> _Tus instrucciones_: Transcribe tal cual el fragmento del texto sobre la Piedad de Oteiza que comienza con "La resurrección de" y sigue hasta "Piedad de Oteiza.", ambas partes incluidas.

> _Texto mostrado_:
━━━━━━━━━━━━━━━━━━━━
La resurrección de Notre Dame

Los amigos más íntimos de Oteiza aseguraban que el artista era de una minuciosidad perfeccionista increíble. Quizás, por esa cualidad, en su casa abundan los esbozos previos de las obras, sus numerosas tizas seguidas, como grandes edificios en miniatura. Todas las diminutas piezas guardan en su elocuencia el misterio de la chispa no creada de la inspiración. Hay un número indefinido de pequeñas Andra Maris en escayola; el visitante del museo posiblemente ignore el por qué. Es casi seguro que tampoco lo sepa el peregrino que se acerca hasta el santuario de Aránzazu para rezar y admirar el grandioso frontispicio de los apóstoles coronado por la Piedad de Oteiza.

Jorge era un hombre creyente y místico. No concebía este mundo sin la luz del final y, para él, esculpir a la Madre de Dios era un riesgo que le quitaba el sueño. Miguel Pelay Orozco, amigo y biógrafo del escultor, cuenta que era una placer ver al artista dar los últimos toques a su obra. Raramente se podía presenciar el febril final de una escultura, pero él –medio dormido en su estudio- pudo asistir el nacimiento de su Piedad. El artista se había levantado a las cinco de la mañana, ignoraba que su amigo estaba recostado en una silla al fondo de la estancia, y Pelay Orozco relata, así, aquellos minutos excitantes:

“Concentrado en su tarea, rompía el molde de escayola que guardaba la imagen que había modelado como modelo definitivo para la realización en piedra, de su Piedad. Con los ojos brillantes y el rostro encendido, recordaba en aquel momento a algún personaje balzaquiano, quizá algún avaro encerrado en su mansarde, contando y recontando ávidamente sus monedas. Cuando hubo aplicado el último golpe a su pequeño cincel, permaneció largo rato en silencio, contemplando religiosamente la imagen que acababa de surgir. Los cristales de sus gafas aparecían veteados de yeso y la prolongada ceniza de su cigarrillo combaba inverosímilmente sin terminar de caer. De pronto acarició con ternura aquel rostro virgíneo que se esbozaba en forma de corazón y lo besó con infinito respeto.”
━━━━━━━━━━━━━━━━━━━━
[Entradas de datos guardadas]
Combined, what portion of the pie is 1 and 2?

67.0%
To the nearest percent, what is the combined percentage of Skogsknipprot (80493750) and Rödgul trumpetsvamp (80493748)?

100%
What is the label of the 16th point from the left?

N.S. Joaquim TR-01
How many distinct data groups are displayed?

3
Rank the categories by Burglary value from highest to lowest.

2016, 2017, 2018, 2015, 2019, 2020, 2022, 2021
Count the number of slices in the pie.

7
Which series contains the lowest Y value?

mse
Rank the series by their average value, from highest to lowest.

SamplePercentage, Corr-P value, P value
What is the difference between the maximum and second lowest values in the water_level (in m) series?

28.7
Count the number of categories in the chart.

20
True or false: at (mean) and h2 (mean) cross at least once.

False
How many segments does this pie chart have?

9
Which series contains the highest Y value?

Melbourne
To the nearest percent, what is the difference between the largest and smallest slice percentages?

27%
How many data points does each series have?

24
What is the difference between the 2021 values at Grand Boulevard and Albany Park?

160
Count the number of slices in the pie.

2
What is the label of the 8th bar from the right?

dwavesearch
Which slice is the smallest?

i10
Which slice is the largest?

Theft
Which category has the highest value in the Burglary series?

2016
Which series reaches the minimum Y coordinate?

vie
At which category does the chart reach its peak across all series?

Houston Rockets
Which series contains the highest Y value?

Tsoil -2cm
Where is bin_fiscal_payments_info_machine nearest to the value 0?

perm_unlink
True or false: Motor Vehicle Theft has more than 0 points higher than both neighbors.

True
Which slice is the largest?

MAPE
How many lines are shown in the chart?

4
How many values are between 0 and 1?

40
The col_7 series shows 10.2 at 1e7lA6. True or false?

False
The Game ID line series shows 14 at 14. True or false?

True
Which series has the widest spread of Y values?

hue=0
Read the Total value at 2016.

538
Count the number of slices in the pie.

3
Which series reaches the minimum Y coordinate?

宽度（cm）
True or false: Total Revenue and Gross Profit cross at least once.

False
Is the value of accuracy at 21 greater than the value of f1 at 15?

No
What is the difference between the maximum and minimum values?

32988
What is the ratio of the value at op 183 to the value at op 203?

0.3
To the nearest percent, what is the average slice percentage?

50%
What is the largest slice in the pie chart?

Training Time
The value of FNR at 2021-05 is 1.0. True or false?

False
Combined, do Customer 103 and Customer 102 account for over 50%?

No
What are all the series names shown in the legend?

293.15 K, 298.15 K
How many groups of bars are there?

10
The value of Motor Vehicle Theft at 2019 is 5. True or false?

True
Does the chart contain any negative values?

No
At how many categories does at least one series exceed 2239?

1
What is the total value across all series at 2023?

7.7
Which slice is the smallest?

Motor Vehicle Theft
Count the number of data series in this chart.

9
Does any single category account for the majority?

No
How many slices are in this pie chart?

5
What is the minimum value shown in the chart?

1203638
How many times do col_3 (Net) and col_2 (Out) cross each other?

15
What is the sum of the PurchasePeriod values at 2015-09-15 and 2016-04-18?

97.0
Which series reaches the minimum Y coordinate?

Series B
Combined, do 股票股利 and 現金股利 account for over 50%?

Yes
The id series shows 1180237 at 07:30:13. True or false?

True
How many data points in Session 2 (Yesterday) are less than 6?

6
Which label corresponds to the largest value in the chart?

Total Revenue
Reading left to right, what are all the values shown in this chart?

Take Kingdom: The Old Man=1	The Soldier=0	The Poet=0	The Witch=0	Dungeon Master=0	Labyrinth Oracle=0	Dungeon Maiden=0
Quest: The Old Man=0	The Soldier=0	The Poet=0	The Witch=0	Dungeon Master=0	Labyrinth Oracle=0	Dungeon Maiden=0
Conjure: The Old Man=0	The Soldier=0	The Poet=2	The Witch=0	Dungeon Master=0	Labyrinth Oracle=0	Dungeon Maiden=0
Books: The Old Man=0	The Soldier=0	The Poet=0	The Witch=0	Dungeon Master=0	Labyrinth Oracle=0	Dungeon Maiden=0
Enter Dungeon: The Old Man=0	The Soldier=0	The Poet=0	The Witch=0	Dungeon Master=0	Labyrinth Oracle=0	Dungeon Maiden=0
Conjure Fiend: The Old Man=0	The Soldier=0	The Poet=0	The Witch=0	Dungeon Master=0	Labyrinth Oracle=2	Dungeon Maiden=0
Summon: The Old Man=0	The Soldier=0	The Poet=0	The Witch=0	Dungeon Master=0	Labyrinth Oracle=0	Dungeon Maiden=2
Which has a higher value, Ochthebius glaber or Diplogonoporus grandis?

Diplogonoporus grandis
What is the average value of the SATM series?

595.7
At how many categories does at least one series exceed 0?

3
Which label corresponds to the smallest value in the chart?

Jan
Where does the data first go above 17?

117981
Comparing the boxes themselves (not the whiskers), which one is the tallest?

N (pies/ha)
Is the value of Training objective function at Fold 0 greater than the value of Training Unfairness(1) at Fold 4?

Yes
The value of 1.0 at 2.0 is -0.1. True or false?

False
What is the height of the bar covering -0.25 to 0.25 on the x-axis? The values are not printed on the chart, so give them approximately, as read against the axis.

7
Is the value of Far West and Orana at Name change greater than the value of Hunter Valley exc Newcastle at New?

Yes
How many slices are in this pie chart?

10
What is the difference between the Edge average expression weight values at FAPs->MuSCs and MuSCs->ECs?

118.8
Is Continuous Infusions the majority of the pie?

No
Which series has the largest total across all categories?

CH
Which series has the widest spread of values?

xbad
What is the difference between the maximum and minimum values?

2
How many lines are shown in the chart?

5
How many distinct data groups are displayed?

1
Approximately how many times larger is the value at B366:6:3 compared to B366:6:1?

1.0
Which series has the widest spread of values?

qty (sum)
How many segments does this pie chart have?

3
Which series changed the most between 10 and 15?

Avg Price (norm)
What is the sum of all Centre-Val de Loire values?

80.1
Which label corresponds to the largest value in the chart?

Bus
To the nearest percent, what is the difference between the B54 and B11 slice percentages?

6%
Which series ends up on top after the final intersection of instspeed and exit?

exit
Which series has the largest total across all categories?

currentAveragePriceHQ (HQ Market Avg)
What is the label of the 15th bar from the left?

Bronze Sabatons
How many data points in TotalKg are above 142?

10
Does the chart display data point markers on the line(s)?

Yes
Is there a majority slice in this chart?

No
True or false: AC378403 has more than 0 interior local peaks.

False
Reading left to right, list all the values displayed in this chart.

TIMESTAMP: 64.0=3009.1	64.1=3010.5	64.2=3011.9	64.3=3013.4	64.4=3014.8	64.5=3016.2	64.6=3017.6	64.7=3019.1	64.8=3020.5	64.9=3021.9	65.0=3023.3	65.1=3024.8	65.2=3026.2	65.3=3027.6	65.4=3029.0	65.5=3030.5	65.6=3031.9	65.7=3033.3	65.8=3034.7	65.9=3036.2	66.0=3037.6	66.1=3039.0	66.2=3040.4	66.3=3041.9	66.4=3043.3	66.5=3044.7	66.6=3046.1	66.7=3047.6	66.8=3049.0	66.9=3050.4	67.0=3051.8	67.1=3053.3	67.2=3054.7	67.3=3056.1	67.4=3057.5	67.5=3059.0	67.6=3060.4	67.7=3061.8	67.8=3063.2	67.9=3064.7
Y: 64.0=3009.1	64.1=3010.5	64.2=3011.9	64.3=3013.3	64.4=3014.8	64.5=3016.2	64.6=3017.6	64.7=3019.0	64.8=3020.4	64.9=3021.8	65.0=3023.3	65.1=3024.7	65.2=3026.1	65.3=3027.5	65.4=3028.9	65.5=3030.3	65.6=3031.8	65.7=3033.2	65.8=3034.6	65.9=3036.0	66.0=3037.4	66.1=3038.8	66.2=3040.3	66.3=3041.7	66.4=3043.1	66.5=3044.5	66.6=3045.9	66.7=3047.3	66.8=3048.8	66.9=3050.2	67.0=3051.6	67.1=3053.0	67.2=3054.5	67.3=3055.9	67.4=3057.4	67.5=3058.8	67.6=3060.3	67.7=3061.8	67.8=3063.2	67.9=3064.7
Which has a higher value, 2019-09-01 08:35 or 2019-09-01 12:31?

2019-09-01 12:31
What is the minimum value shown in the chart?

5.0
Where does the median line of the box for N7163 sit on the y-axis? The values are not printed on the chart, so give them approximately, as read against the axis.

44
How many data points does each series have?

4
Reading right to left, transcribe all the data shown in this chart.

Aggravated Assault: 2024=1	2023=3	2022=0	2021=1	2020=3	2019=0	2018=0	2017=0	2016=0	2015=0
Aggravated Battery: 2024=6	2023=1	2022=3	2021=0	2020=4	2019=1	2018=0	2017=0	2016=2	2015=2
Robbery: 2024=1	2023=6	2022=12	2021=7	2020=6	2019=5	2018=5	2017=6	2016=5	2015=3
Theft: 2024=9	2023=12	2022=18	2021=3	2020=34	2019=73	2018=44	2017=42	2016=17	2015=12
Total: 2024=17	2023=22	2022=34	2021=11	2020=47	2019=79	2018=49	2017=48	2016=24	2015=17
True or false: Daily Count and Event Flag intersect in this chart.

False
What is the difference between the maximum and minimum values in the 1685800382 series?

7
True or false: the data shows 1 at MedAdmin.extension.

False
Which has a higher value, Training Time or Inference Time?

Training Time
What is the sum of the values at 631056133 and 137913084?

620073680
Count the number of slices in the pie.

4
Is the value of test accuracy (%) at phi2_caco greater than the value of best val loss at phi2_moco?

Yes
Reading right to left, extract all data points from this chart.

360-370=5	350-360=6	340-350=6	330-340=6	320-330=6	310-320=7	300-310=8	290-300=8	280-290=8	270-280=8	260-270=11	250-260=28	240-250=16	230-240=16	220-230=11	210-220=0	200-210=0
━━━━━━━━━━━━━━━━━━━━
> _Respuesta a la tarea_:
La resurrección de Notre Dame

Los amigos más íntimos de Oteiza aseguraban que el artista era de una minuciosidad perfeccionista increíble. Quizás, por esa cualidad, en su casa abundan los esbozos previos de las obras, sus numerosas tizas seguidas, como grandes edificios en miniatura. Todas las diminutas piezas guardan en su elocuencia el misterio de la chispa no creada de la inspiración. Hay un número indefinido de pequeñas Andra Maris en escayola; el visitante del museo posiblemente ignore el por qué. Es casi seguro que tampoco lo sepa el peregrino que se acerca hasta el santuario de Aránzazu para rezar y admirar el grandioso frontispicio de los apóstoles coronado por la Piedad de Oteiza.